> _Task statement_
List all the lines in these records that hold "diploma".

:::::

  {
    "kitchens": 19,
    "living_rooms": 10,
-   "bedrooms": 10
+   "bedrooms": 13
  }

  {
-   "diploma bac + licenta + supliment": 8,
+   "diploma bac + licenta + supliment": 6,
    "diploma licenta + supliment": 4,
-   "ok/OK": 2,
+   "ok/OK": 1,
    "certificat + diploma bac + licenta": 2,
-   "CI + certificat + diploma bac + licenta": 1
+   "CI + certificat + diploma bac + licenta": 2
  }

:::::

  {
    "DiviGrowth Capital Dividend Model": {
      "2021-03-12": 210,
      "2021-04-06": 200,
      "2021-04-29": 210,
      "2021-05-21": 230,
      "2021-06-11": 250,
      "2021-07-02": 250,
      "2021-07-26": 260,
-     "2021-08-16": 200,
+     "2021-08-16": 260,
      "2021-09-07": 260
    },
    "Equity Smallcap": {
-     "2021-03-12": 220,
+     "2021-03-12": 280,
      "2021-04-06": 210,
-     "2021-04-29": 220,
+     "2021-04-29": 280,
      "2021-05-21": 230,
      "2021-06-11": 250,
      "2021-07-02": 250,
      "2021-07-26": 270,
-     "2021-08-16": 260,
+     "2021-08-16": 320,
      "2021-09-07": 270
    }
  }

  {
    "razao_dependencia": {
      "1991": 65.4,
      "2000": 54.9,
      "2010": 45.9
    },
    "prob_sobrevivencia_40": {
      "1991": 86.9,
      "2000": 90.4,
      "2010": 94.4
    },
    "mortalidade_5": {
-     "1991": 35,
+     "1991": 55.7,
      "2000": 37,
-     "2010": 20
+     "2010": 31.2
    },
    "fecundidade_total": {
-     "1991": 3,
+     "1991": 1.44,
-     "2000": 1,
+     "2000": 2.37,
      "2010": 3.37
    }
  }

:::::

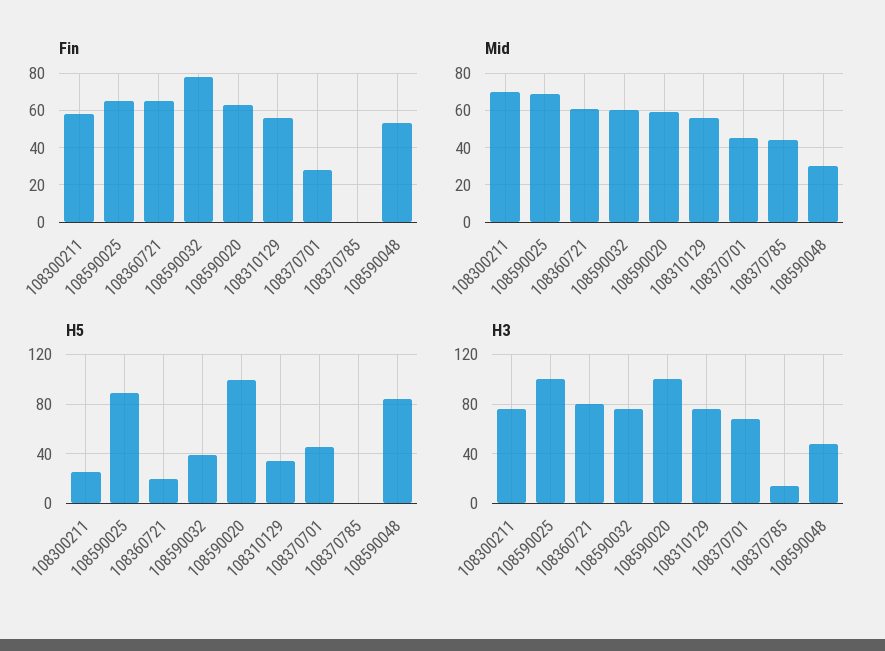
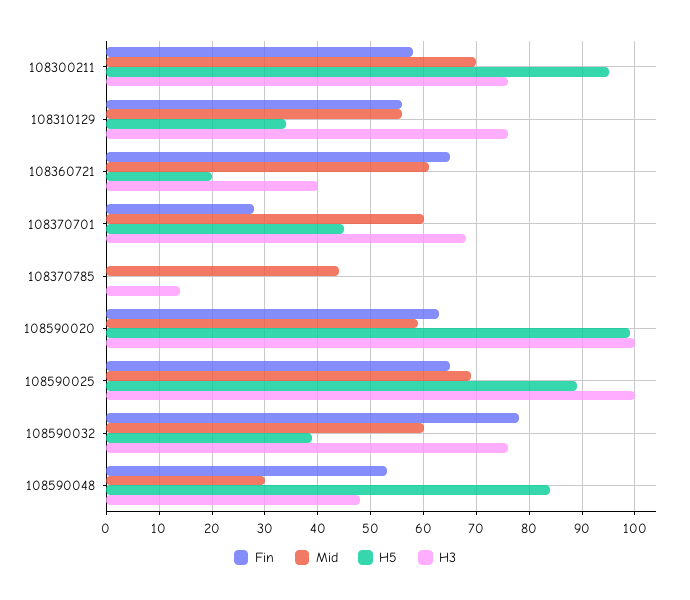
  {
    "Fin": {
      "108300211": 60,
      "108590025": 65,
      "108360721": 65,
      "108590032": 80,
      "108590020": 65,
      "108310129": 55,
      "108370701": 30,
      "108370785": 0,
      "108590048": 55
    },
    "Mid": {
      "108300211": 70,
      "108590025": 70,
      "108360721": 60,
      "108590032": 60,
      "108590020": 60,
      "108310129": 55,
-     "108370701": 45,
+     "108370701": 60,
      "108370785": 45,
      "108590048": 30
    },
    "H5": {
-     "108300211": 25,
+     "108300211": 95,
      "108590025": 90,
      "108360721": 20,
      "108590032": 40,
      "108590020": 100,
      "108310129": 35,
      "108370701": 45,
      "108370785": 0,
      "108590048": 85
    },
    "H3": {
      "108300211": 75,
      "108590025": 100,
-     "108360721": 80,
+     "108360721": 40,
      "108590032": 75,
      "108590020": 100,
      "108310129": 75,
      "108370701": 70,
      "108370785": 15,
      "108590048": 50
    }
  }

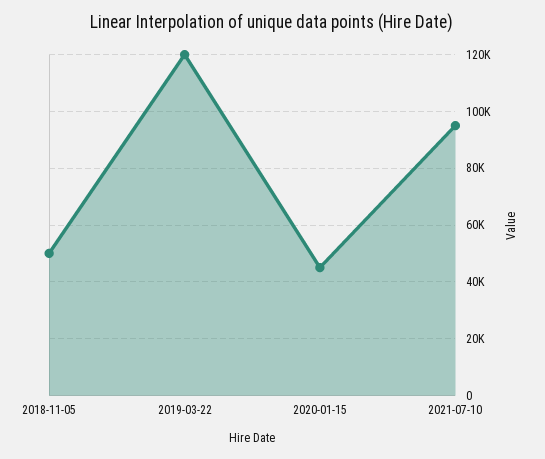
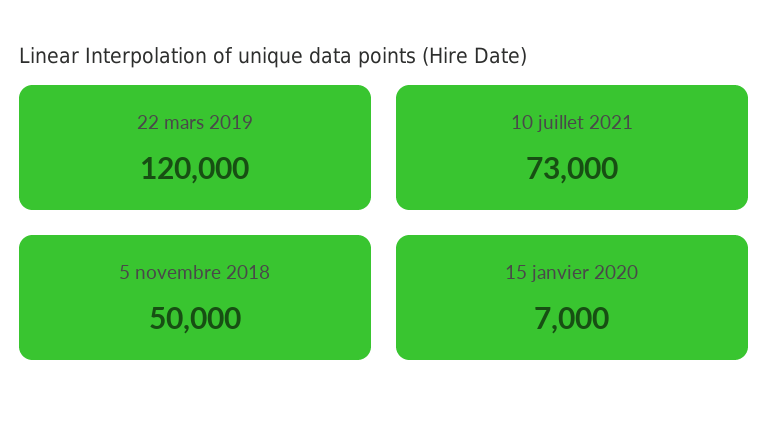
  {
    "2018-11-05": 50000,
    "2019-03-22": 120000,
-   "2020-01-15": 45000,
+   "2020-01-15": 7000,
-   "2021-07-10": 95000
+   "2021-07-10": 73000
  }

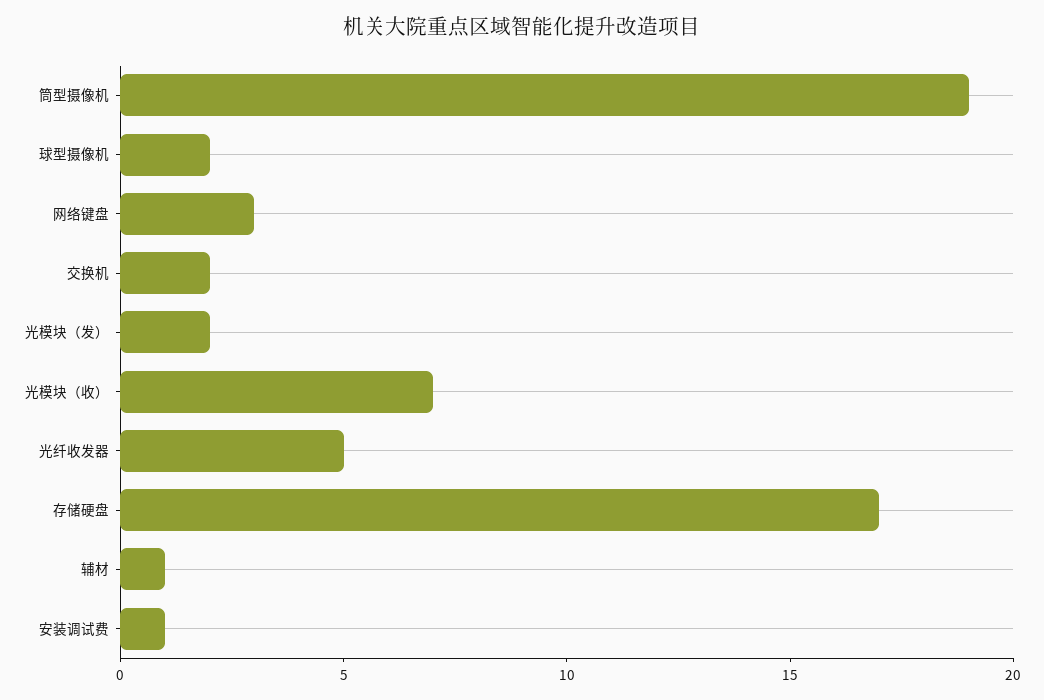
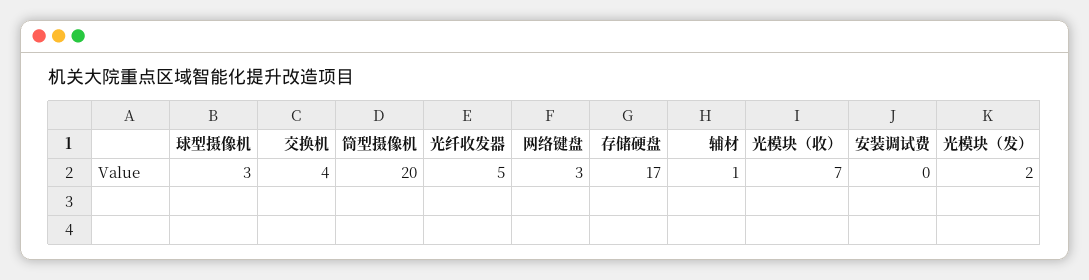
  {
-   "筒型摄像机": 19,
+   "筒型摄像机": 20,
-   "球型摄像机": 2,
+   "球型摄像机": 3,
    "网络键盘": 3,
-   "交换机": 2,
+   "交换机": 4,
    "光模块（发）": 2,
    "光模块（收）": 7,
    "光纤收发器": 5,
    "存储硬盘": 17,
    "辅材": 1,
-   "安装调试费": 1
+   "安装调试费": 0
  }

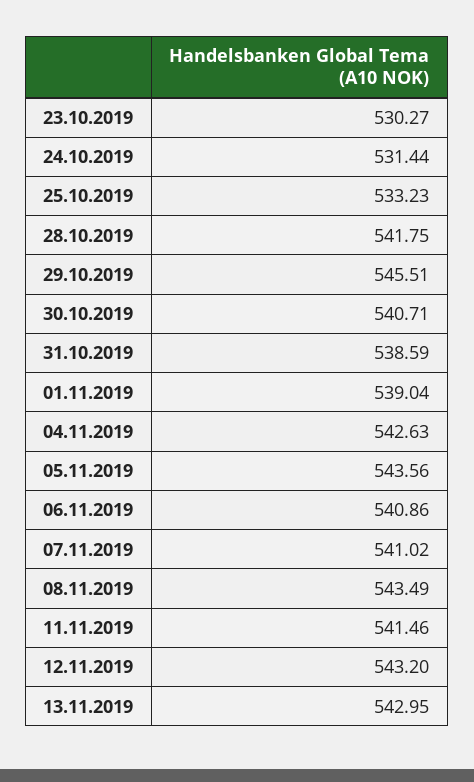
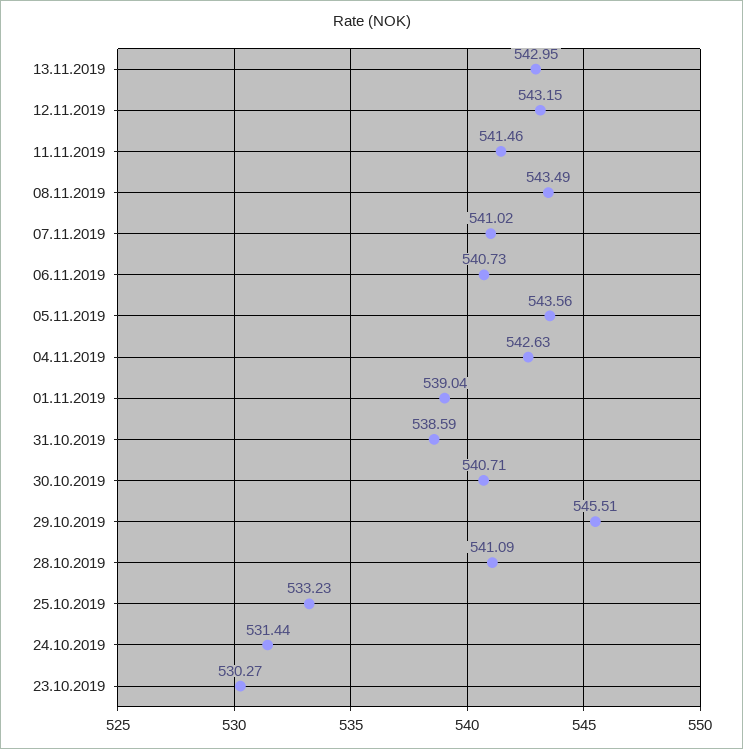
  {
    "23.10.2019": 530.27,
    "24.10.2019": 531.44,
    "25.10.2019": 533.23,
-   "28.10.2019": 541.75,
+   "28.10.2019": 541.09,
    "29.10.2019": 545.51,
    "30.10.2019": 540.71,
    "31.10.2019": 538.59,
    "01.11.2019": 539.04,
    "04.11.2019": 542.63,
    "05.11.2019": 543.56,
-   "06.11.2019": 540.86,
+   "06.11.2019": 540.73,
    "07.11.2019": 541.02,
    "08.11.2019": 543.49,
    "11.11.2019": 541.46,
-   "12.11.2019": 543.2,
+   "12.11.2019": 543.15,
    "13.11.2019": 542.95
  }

:::::

> _Exercise solution_
-   "diploma bac + licenta + supliment": 8,
+   "diploma bac + licenta + supliment": 6,
    "diploma licenta + supliment": 4,
    "certificat + diploma bac + licenta": 2,
-   "CI + certificat + diploma bac + licenta": 1
+   "CI + certificat + diploma bac + licenta": 2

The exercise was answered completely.